If you sew, you will almost certainly have a box (or more likely for some reason, tin) of buttons. Ideally it will be augmented with choice items from your mum's and your grannies' collections - or is that just me?
Possibly not, as author Lynn Knight has used her own assortment of three generations-worth of fastenings as the starting point for her latest book. "The Button Box" looks at women's lives in the last century or so through the clothes they wore; you can read a review here.
The book isn't out yet, so I haven't had a chance to look at it, but a couple of references in the review certainly struck a chord with me.
Firstly, her reference to embroidered name tapes coming in quantities too large to be used up in a lifetime.

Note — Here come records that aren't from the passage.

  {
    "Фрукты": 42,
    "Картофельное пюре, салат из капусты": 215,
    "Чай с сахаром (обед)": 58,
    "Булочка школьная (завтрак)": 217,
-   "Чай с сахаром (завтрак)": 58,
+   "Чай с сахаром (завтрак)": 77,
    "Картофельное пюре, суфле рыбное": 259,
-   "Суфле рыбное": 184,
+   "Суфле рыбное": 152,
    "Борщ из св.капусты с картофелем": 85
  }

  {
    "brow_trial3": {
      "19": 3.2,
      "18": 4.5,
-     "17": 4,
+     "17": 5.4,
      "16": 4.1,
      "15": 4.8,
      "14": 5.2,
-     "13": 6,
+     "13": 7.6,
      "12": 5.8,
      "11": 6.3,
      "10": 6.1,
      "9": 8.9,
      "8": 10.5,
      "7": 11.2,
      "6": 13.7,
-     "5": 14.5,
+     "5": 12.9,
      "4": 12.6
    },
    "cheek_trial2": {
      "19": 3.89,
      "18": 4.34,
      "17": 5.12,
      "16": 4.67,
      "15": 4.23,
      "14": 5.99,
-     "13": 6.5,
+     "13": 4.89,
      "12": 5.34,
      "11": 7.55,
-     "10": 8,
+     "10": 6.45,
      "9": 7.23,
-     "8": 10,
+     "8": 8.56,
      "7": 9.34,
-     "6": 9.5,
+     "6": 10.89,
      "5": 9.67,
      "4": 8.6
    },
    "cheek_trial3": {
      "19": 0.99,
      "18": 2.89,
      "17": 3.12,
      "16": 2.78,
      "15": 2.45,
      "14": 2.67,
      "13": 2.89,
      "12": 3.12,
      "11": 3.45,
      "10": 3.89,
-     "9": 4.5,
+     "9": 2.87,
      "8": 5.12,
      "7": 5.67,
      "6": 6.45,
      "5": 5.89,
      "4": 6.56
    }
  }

When I was a member of Ya Raqs, eight women storing identical costumes in limited space at an event was a recipe for confusion, but for the two of us whose mothers had kept our remaining name tapes (and more importantly, had remembered where they'd kept them), life was much easier!

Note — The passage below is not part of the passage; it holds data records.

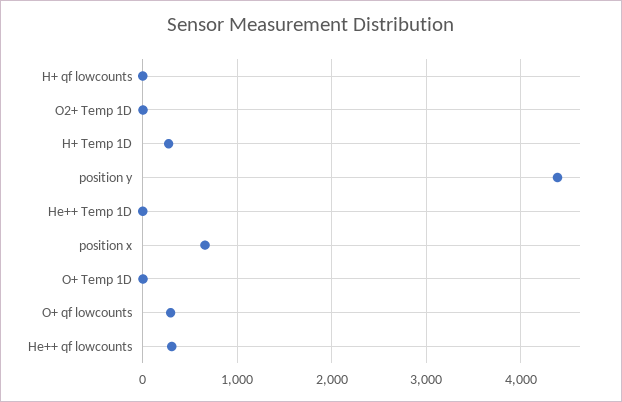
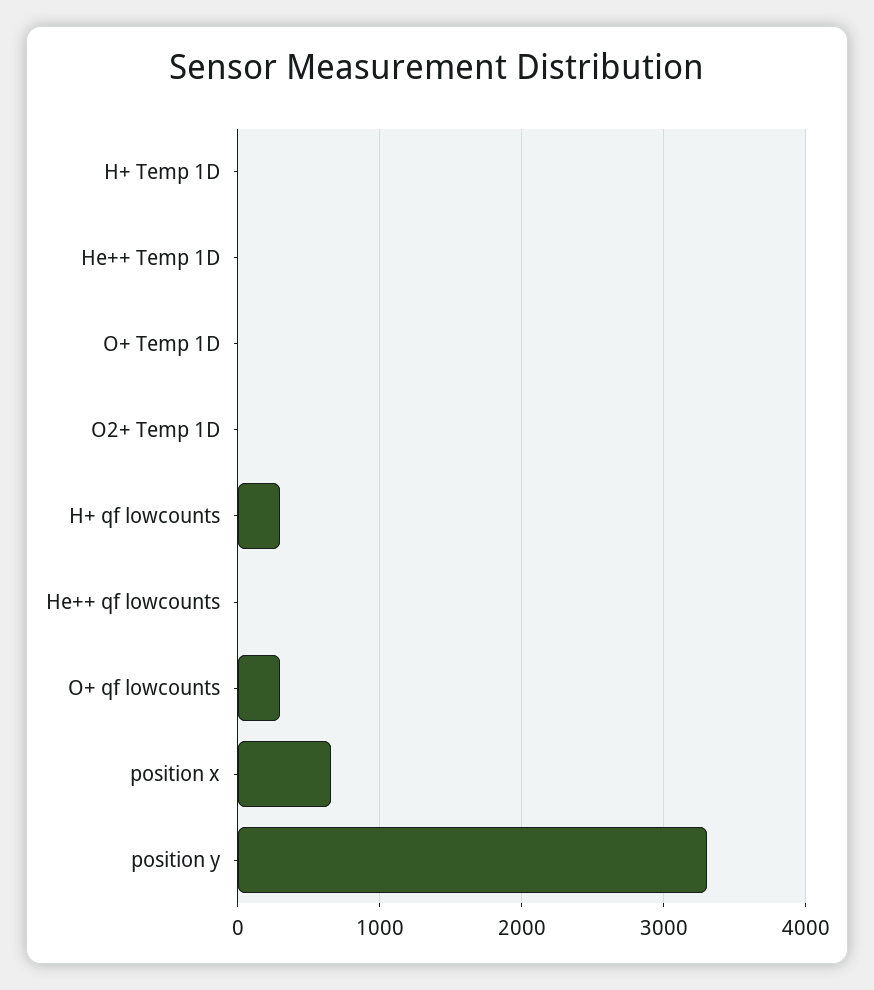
  {
-   "H+ qf lowcounts": 0,
+   "H+ qf lowcounts": 300,
    "O2+ Temp 1D": 0,
-   "H+ Temp 1D": 300,
+   "H+ Temp 1D": 0,
-   "position y": 4400,
+   "position y": 3300,
    "He++ Temp 1D": 0,
    "position x": 700,
    "O+ Temp 1D": 0,
    "O+ qf lowcounts": 300,
-   "He++ qf lowcounts": 300
+   "He++ qf lowcounts": 0
  }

Secondly, this splendid headline from the Derbyshire Times in 1948 may go some way to explaining why my enthusiasm for dressmaking in general, and vintage dressmaking in particular, has come from the Cheshire side of my family rather than the Derbyshire side:“The ‘New Look’: Chesterfield Women ‘Just Not Interested’”.
Update: Having now read the book, I can thoroughly recommend it. From the 'jet' (more likely, glass) buttons of Victorian mourning to the plastics of the Swinging Sixties, and even on to the recent interest in vintage clothing, Lynn Knight combines family stories with social history to paint a fascinating portrait of women's lives.